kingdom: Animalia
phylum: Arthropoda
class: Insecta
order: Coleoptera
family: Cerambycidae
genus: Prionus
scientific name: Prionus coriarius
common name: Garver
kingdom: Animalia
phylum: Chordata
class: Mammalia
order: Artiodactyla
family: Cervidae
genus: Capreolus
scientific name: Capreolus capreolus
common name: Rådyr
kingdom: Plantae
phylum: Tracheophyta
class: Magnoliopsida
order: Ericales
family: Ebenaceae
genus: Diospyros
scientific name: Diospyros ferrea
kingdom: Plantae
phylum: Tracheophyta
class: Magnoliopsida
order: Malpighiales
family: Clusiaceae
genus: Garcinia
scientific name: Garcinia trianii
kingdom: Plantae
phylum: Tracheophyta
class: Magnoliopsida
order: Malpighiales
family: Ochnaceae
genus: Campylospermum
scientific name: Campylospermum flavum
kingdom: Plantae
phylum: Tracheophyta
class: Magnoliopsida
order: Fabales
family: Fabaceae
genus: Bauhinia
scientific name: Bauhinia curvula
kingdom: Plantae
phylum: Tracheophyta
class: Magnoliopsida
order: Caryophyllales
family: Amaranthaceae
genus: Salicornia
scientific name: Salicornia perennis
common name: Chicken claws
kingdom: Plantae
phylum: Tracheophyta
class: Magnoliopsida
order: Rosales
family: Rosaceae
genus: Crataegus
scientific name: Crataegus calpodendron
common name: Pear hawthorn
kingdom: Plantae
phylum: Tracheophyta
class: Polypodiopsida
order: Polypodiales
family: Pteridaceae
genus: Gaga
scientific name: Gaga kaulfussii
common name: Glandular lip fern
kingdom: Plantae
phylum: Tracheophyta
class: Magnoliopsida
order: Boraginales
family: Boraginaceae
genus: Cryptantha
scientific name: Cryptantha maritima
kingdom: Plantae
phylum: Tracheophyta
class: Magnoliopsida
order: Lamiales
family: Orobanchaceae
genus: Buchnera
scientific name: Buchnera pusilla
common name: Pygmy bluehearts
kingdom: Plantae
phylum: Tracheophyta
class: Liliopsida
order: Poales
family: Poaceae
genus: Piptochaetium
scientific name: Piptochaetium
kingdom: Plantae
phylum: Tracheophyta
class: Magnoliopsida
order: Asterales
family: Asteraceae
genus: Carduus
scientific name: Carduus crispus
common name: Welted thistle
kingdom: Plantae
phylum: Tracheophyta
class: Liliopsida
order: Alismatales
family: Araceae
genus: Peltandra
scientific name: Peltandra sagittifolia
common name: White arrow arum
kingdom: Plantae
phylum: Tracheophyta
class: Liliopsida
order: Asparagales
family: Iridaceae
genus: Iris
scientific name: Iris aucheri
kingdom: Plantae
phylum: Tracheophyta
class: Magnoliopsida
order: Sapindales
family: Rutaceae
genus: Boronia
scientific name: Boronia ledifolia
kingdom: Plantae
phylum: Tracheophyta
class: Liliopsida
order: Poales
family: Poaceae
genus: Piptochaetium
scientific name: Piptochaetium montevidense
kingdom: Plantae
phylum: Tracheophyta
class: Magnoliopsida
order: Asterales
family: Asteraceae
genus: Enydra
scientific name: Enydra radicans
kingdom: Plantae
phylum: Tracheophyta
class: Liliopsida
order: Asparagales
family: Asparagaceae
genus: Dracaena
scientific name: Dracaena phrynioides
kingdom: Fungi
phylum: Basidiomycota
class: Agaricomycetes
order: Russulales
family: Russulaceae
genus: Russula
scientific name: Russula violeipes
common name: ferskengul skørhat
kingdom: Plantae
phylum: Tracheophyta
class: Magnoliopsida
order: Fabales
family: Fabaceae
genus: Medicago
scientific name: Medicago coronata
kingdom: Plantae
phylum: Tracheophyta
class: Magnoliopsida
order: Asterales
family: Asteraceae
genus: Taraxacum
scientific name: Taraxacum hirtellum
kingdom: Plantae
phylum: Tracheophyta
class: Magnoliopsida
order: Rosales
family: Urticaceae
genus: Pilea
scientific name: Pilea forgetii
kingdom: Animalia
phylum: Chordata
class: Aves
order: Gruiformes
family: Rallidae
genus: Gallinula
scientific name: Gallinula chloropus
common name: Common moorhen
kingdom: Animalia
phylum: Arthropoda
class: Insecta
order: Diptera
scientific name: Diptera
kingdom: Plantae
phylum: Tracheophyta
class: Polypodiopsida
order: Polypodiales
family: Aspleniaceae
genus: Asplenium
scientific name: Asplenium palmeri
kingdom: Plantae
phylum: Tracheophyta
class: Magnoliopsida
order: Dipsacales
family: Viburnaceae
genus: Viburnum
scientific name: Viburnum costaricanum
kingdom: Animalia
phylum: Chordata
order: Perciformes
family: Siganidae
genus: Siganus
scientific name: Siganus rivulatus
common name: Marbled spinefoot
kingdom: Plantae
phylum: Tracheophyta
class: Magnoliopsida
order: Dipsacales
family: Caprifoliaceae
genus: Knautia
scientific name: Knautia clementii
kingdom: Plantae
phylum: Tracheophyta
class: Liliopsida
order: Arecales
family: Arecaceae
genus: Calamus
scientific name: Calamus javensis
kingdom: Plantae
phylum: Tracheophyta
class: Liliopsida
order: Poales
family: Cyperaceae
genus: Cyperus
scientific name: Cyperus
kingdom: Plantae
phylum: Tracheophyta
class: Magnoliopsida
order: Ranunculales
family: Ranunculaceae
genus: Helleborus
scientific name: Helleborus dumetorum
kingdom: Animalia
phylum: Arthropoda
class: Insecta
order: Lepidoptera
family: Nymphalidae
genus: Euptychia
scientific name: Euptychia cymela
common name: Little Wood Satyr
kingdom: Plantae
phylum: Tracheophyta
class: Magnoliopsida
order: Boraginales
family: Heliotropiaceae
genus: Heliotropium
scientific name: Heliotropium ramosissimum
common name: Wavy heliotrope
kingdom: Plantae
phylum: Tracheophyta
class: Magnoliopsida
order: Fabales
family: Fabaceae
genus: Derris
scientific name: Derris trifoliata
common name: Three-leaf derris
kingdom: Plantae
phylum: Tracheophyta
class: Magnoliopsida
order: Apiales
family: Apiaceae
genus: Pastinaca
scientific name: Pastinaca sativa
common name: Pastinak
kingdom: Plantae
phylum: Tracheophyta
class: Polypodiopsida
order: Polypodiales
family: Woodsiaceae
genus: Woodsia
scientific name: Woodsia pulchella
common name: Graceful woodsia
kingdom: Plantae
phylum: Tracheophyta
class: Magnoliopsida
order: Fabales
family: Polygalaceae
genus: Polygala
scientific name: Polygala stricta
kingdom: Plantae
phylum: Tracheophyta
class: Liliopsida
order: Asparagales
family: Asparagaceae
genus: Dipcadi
---
Turn every line of the records above into a numbered list, leaving out any blank lines.

1. kingdom: Animalia
2. phylum: Arthropoda
3. class: Insecta
4. order: Coleoptera
5. family: Cerambycidae
6. genus: Prionus
7. scientific name: Prionus coriarius
8. common name: Garver
9. kingdom: Animalia
10. phylum: Chordata
11. class: Mammalia
12. order: Artiodactyla
13. family: Cervidae
14. genus: Capreolus
15. scientific name: Capreolus capreolus
16. common name: Rådyr
17. kingdom: Plantae
18. phylum: Tracheophyta
19. class: Magnoliopsida
20. order: Ericales
21. family: Ebenaceae
22. genus: Diospyros
23. scientific name: Diospyros ferrea
24. kingdom: Plantae
25. phylum: Tracheophyta
26. class: Magnoliopsida
27. order: Malpighiales
28. family: Clusiaceae
29. genus: Garcinia
30. scientific name: Garcinia trianii
31. kingdom: Plantae
32. phylum: Tracheophyta
33. class: Magnoliopsida
34. order: Malpighiales
35. family: Ochnaceae
36. genus: Campylospermum
37. scientific name: Campylospermum flavum
38. kingdom: Plantae
39. phylum: Tracheophyta
40. class: Magnoliopsida
41. order: Fabales
42. family: Fabaceae
43. genus: Bauhinia
44. scientific name: Bauhinia curvula
45. kingdom: Plantae
46. phylum: Tracheophyta
47. class: Magnoliopsida
48. order: Caryophyllales
49. family: Amaranthaceae
50. genus: Salicornia
51. scientific name: Salicornia perennis
52. common name: Chicken claws
53. kingdom: Plantae
54. phylum: Tracheophyta
55. class: Magnoliopsida
56. order: Rosales
57. family: Rosaceae
58. genus: Crataegus
59. scientific name: Crataegus calpodendron
60. common name: Pear hawthorn
61. kingdom: Plantae
62. phylum: Tracheophyta
63. class: Polypodiopsida
64. order: Polypodiales
65. family: Pteridaceae
66. genus: Gaga
67. scientific name: Gaga kaulfussii
68. common name: Glandular lip fern
69. kingdom: Plantae
70. phylum: Tracheophyta
71. class: Magnoliopsida
72. order: Boraginales
73. family: Boraginaceae
74. genus: Cryptantha
75. scientific name: Cryptantha maritima
76. kingdom: Plantae
77. phylum: Tracheophyta
78. class: Magnoliopsida
79. order: Lamiales
80. family: Orobanchaceae
81. genus: Buchnera
82. scientific name: Buchnera pusilla
83. common name: Pygmy bluehearts
84. kingdom: Plantae
85. phylum: Tracheophyta
86. class: Liliopsida
87. order: Poales
88. family: Poaceae
89. genus: Piptochaetium
90. scientific name: Piptochaetium
91. kingdom: Plantae
92. phylum: Tracheophyta
93. class: Magnoliopsida
94. order: Asterales
95. family: Asteraceae
96. genus: Carduus
97. scientific name: Carduus crispus
98. common name: Welted thistle
99. kingdom: Plantae
100. phylum: Tracheophyta
101. class: Liliopsida
102. order: Alismatales
103. family: Araceae
104. genus: Peltandra
105. scientific name: Peltandra sagittifolia
106. common name: White arrow arum
107. kingdom: Plantae
108. phylum: Tracheophyta
109. class: Liliopsida
110. order: Asparagales
111. family: Iridaceae
112. genus: Iris
113. scientific name: Iris aucheri
114. kingdom: Plantae
115. phylum: Tracheophyta
116. class: Magnoliopsida
117. order: Sapindales
118. family: Rutaceae
119. genus: Boronia
120. scientific name: Boronia ledifolia
121. kingdom: Plantae
122. phylum: Tracheophyta
123. class: Liliopsida
124. order: Poales
125. family: Poaceae
126. genus: Piptochaetium
127. scientific name: Piptochaetium montevidense
128. kingdom: Plantae
129. phylum: Tracheophyta
130. class: Magnoliopsida
131. order: Asterales
132. family: Asteraceae
133. genus: Enydra
134. scientific name: Enydra radicans
135. kingdom: Plantae
136. phylum: Tracheophyta
137. class: Liliopsida
138. order: Asparagales
139. family: Asparagaceae
140. genus: Dracaena
141. scientific name: Dracaena phrynioides
142. kingdom: Fungi
143. phylum: Basidiomycota
144. class: Agaricomycetes
145. order: Russulales
146. family: Russulaceae
147. genus: Russula
148. scientific name: Russula violeipes
149. common name: ferskengul skørhat
150. kingdom: Plantae
151. phylum: Tracheophyta
152. class: Magnoliopsida
153. order: Fabales
154. family: Fabaceae
155. genus: Medicago
156. scientific name: Medicago coronata
157. kingdom: Plantae
158. phylum: Tracheophyta
159. class: Magnoliopsida
160. order: Asterales
161. family: Asteraceae
162. genus: Taraxacum
163. scientific name: Taraxacum hirtellum
164. kingdom: Plantae
165. phylum: Tracheophyta
166. class: Magnoliopsida
167. order: Rosales
168. family: Urticaceae
169. genus: Pilea
170. scientific name: Pilea forgetii
171. kingdom: Animalia
172. phylum: Chordata
173. class: Aves
174. order: Gruiformes
175. family: Rallidae
176. genus: Gallinula
177. scientific name: Gallinula chloropus
178. common name: Common moorhen
179. kingdom: Animalia
180. phylum: Arthropoda
181. class: Insecta
182. order: Diptera
183. scientific name: Diptera
184. kingdom: Plantae
185. phylum: Tracheophyta
186. class: Polypodiopsida
187. order: Polypodiales
188. family: Aspleniaceae
189. genus: Asplenium
190. scientific name: Asplenium palmeri
191. kingdom: Plantae
192. phylum: Tracheophyta
193. class: Magnoliopsida
194. order: Dipsacales
195. family: Viburnaceae
196. genus: Viburnum
197. scientific name: Viburnum costaricanum
198. kingdom: Animalia
199. phylum: Chordata
200. order: Perciformes
201. family: Siganidae
202. genus: Siganus
203. scientific name: Siganus rivulatus
204. common name: Marbled spinefoot
205. kingdom: Plantae
206. phylum: Tracheophyta
207. class: Magnoliopsida
208. order: Dipsacales
209. family: Caprifoliaceae
210. genus: Knautia
211. scientific name: Knautia clementii
212. kingdom: Plantae
213. phylum: Tracheophyta
214. class: Liliopsida
215. order: Arecales
216. family: Arecaceae
217. genus: Calamus
218. scientific name: Calamus javensis
219. kingdom: Plantae
220. phylum: Tracheophyta
221. class: Liliopsida
222. order: Poales
223. family: Cyperaceae
224. genus: Cyperus
225. scientific name: Cyperus
226. kingdom: Plantae
227. phylum: Tracheophyta
228. class: Magnoliopsida
229. order: Ranunculales
230. family: Ranunculaceae
231. genus: Helleborus
232. scientific name: Helleborus dumetorum
233. kingdom: Animalia
234. phylum: Arthropoda
235. class: Insecta
236. order: Lepidoptera
237. family: Nymphalidae
238. genus: Euptychia
239. scientific name: Euptychia cymela
240. common name: Little Wood Satyr
241. kingdom: Plantae
242. phylum: Tracheophyta
243. class: Magnoliopsida
244. order: Boraginales
245. family: Heliotropiaceae
246. genus: Heliotropium
247. scientific name: Heliotropium ramosissimum
248. common name: Wavy heliotrope
249. kingdom: Plantae
250. phylum: Tracheophyta
251. class: Magnoliopsida
252. order: Fabales
253. family: Fabaceae
254. genus: Derris
255. scientific name: Derris trifoliata
256. common name: Three-leaf derris
257. kingdom: Plantae
258. phylum: Tracheophyta
259. class: Magnoliopsida
260. order: Apiales
261. family: Apiaceae
262. genus: Pastinaca
263. scientific name: Pastinaca sativa
264. common name: Pastinak
265. kingdom: Plantae
266. phylum: Tracheophyta
267. class: Polypodiopsida
268. order: Polypodiales
269. family: Woodsiaceae
270. genus: Woodsia
271. scientific name: Woodsia pulchella
272. common name: Graceful woodsia
273. kingdom: Plantae
274. phylum: Tracheophyta
275. class: Magnoliopsida
276. order: Fabales
277. family: Polygalaceae
278. genus: Polygala
279. scientific name: Polygala stricta
280. kingdom: Plantae
281. phylum: Tracheophyta
282. class: Liliopsida
283. order: Asparagales
284. family: Asparagaceae
285. genus: Dipcadi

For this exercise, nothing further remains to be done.